Public health staff in New Zealand identified Covid-19 outbreaks using traditional methods, including contact tracing. In the UK this stopped on 12 March, and no reports of formal public health investigations of the chain of transmission of infection have been published. It is not even evident whether any have been done. It is very clear, however, that outbreaks have been very common in care homes, and it is reasonable to conclude that Covid-19 overdispersion has been happening in the UK to the same degree as everywhere else.

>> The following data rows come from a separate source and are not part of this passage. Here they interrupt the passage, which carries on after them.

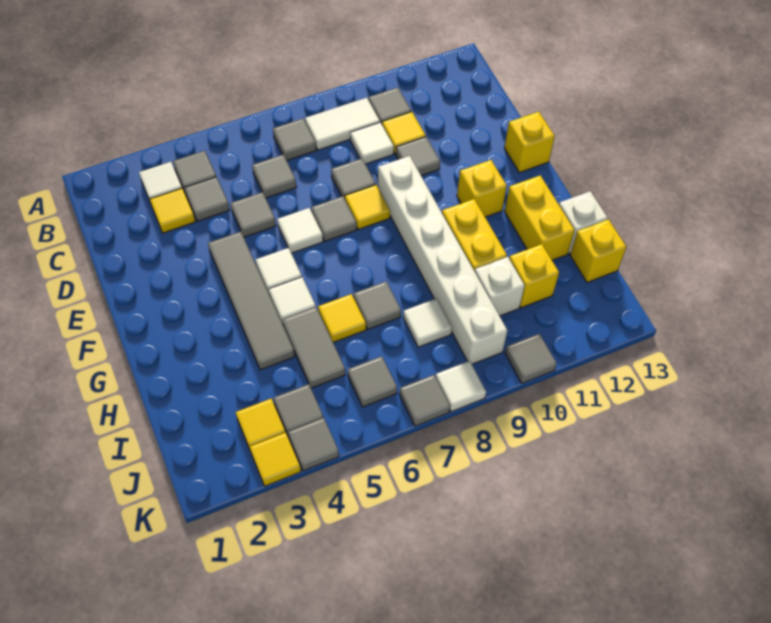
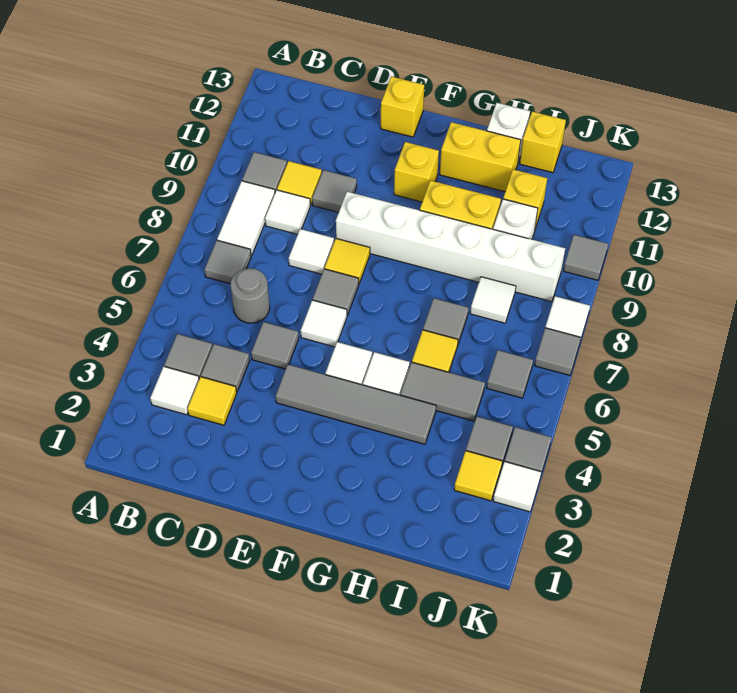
grey 1x1 tile [252,155,296,198] -> grey 1x1 round brick [230,268,270,323]
grey 1x1 tile [331,159,376,199] -> white 1x1 tile [289,229,334,274]
yellow 1x1 tile [250,433,301,486] -> white 1x1 tile [493,462,542,512]

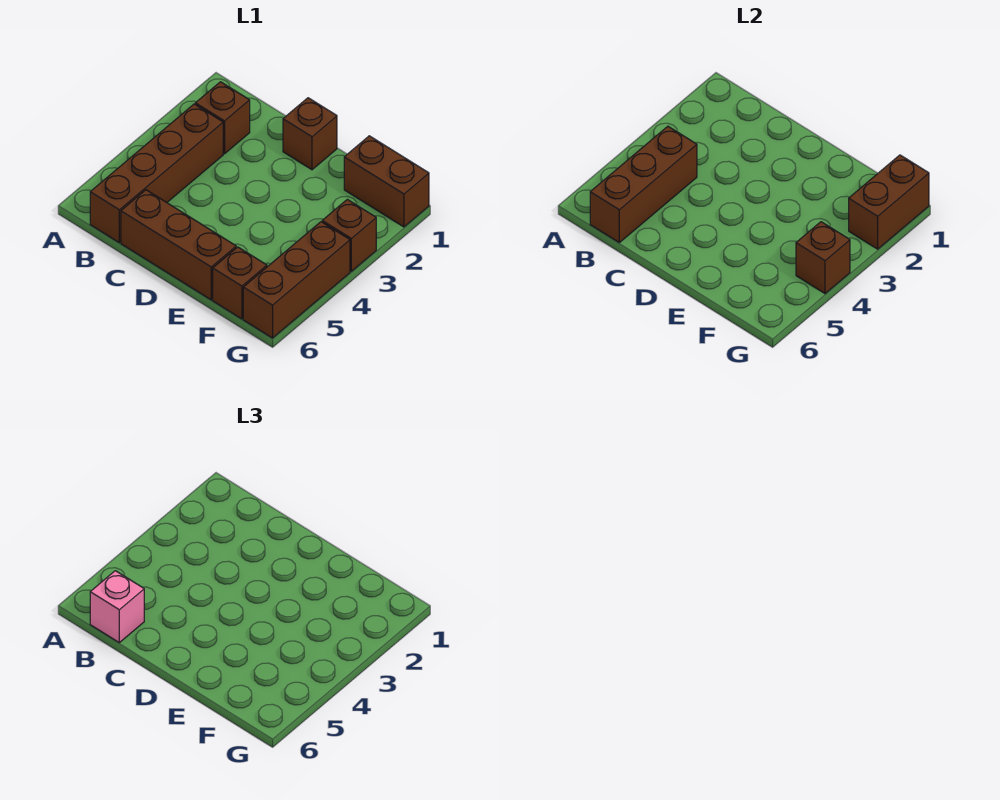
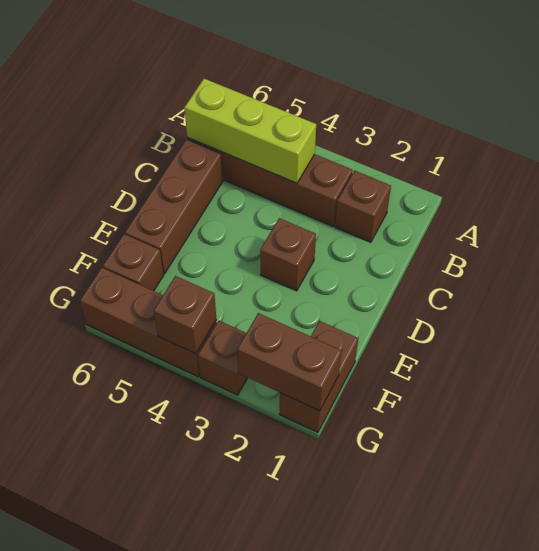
brown 1x3 brick [590,126,697,243] -> lime 1x3 brick [184,79,316,183]
pink 1x1 brick [90,571,144,643] -> none
brown 1x1 brick [283,98,337,170] -> brown 1x1 brick moved to [260,218,316,291]

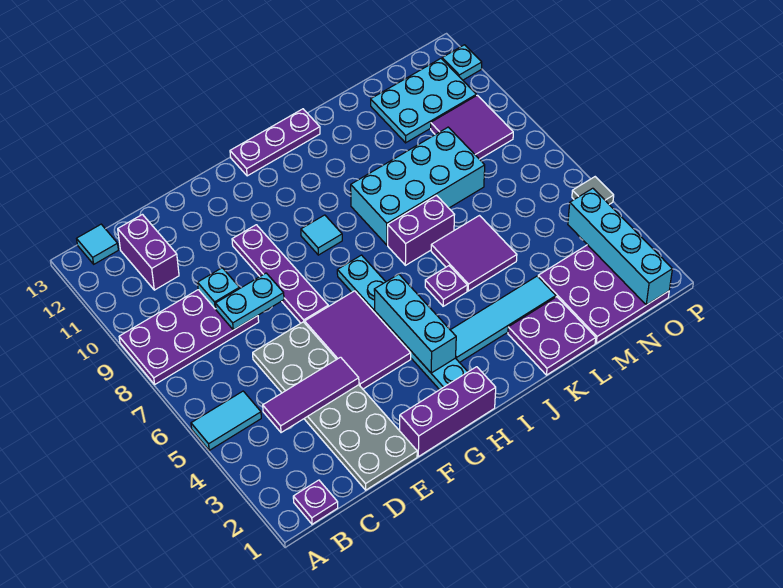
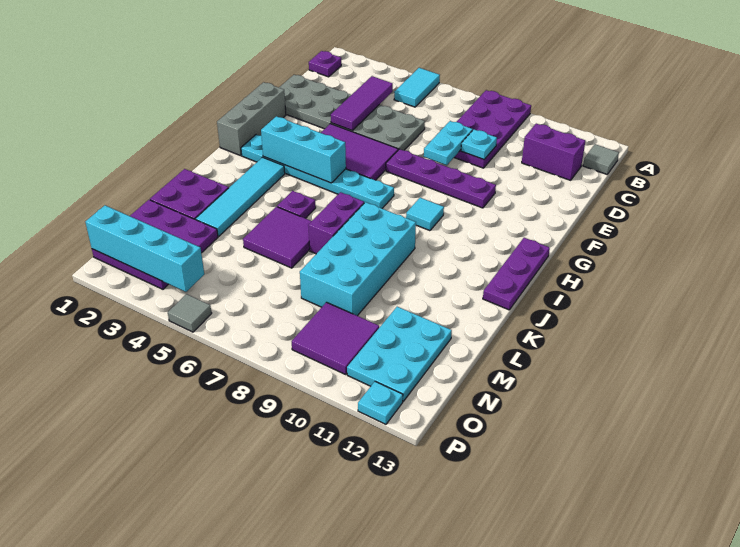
cyan 1x1 tile [77,224,118,264] -> grey 1x1 tile [583,144,619,174]
purple 1x3 brick [400,367,496,457] -> grey 1x3 brick [217,82,286,156]

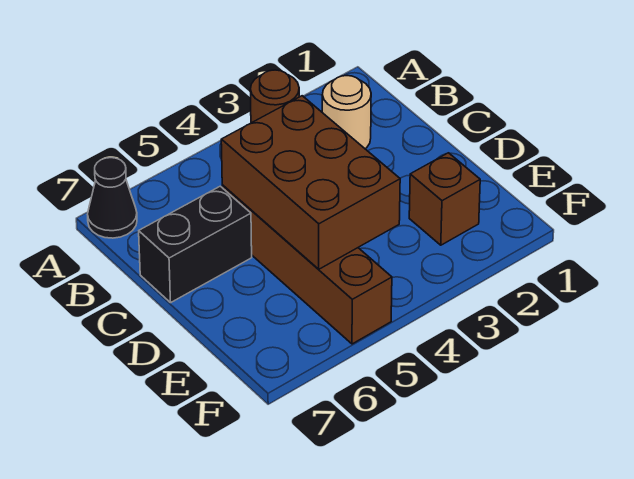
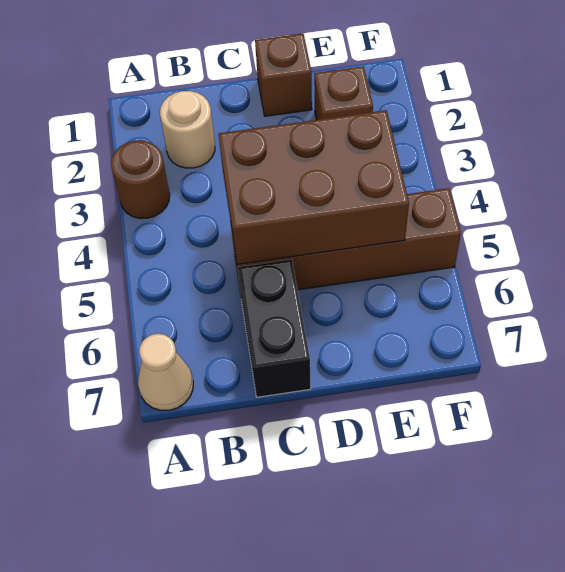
black 1x1 cone [88,158,137,238] -> tan 1x1 cone [138,334,193,410]
none -> brown 1x1 brick [255,34,312,116]

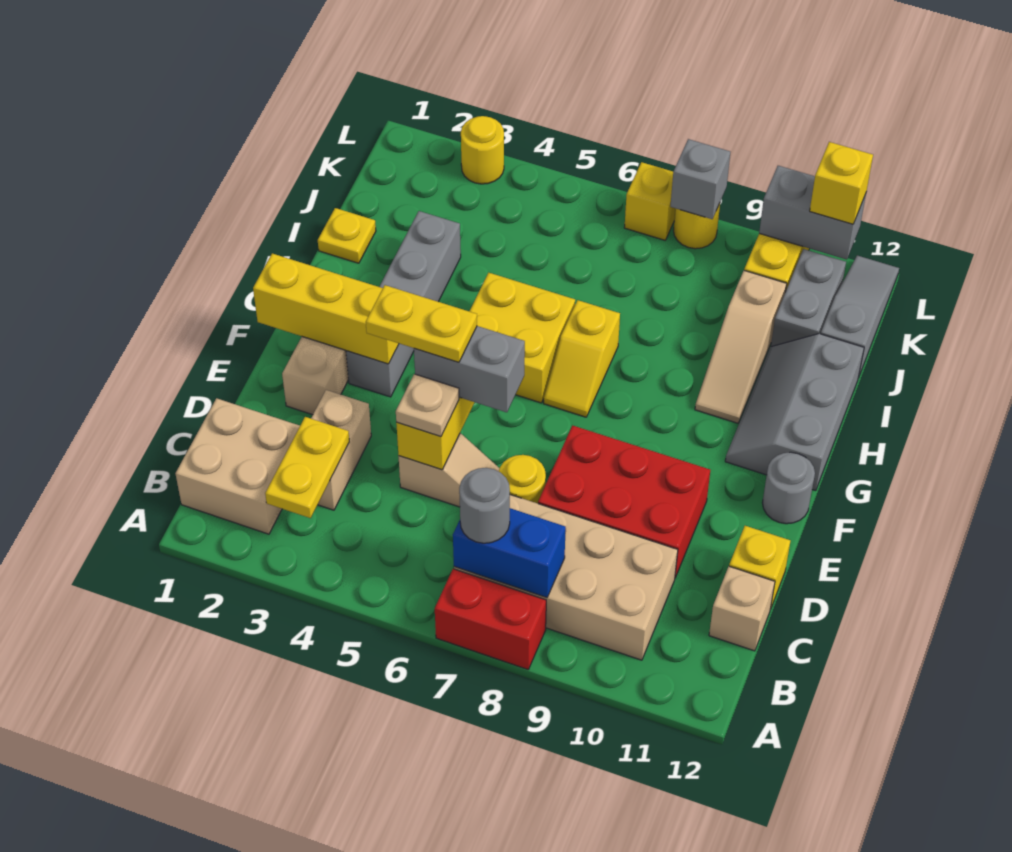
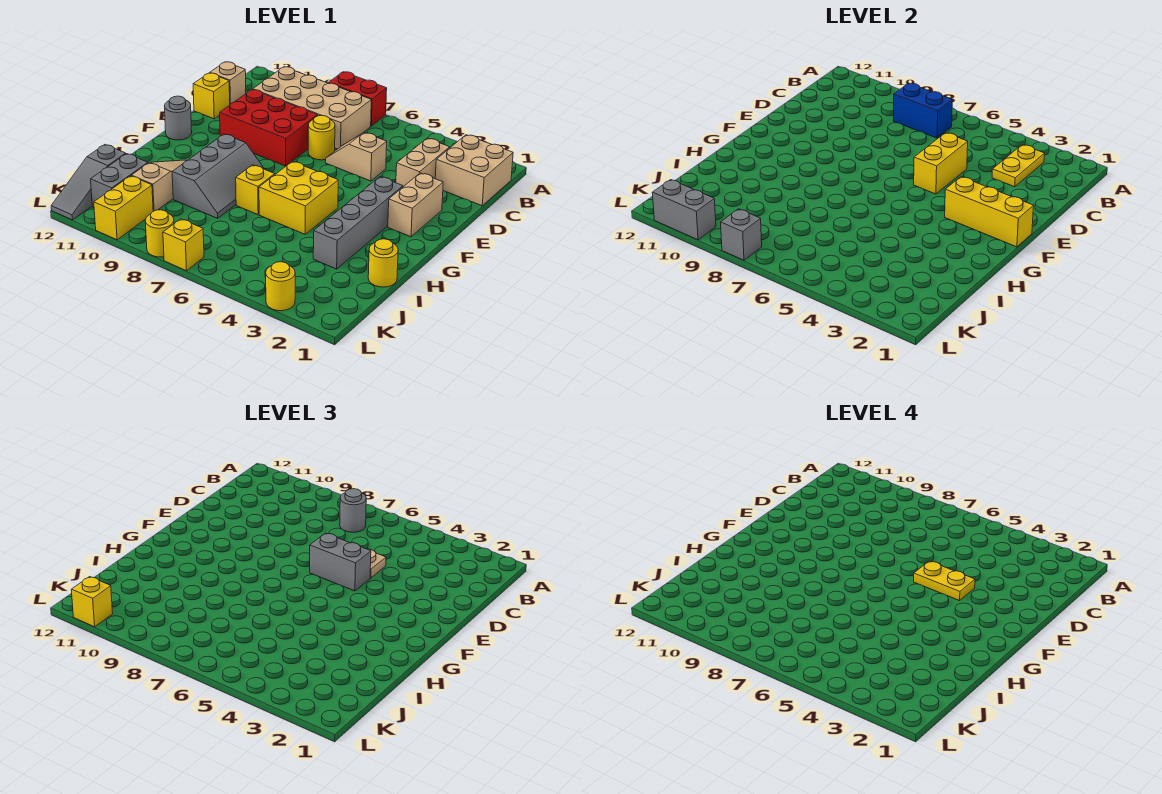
grey 2x3 slope [725,334,864,491] -> grey 2x3 slope moved to [172,134,264,218]
yellow 1x1 plate [318,208,376,263] -> yellow 1x1 round brick [368,239,398,287]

Covid-19 press conferences use the R0 number as a key indicator of success in controlling the virus. The overdispersion parameter k isn’t mentioned. The smaller it is, the more the cases cluster, and the bigger the clusters. Without doubt k is small for Covid-19. The good news is this means many cases have contracted their infections from a minority of infectious individuals, superspreader events are still important, and finding and controlling them by test and trace may well send R tumbling down.


Comments


  • 4 June 2020 at 10:46am
    ian stronge says:
    Does this mean that bovine TB could be better controlled by eliminating superspreaders?

    • 4 June 2020 at 11:47am
      Hugh Pennington says: @ ian stronge
      Yes. Superspreader red deer and wild boar occur. Don’t know how easy or practical it would be to identify them in a herd of cattle.

  • 5 June 2020 at 12:46am
    Delaide says:
    As in a lot of countries Australia has occasional outbreaks of Salmonella originating from restaurants that served meals with uncooked eggs; desserts, in-house prepared mayo etc. The conventional explanation had always been that poor handling practices, specifically temperature control, were to blame yet it was often difficult to account for how this could have occurred. I learnt late in my career from people who should know that a single egg can be massively contaminated, and not look or smell ‘off’. Should a business add this egg to a prepared meal that is not cooked they have doomed their customers. This scenario is complicated by the fact that Salmonella enteriditis (a notorious strain that infects yolks as the egg is formed) is effectively absent from Australian eggs. So, could a hen be a superspreader?

  • 5 June 2020 at 12:24pm
    Graucho says:
    Here's a paper on the subject https://cmmid.github.io/topics/covid19/overdispersion-from-outbreaksize.html

    • 13 June 2020 at 2:51pm
      Denis Mollison says: @ Graucho
      It's by good people, but based on rather limited data (as at 27 February), and my guess would be that that could lead to overestimating overdispersion. I must look out for more recent studies based on the much larger amount of data now available.

  • 5 June 2020 at 1:16pm
    Charlie says:
    This is really interesting, thank you. Do we have more information about how the infection spreads in the cases of super-spreaders, i.e. were they generally symptomatic or asymptomatic, did others become infected by droplets, aerosol transmission, touching surfaces with the virus on it, etc.? These things would seem to make a huge difference to requirements of a public health response to control outbreaks.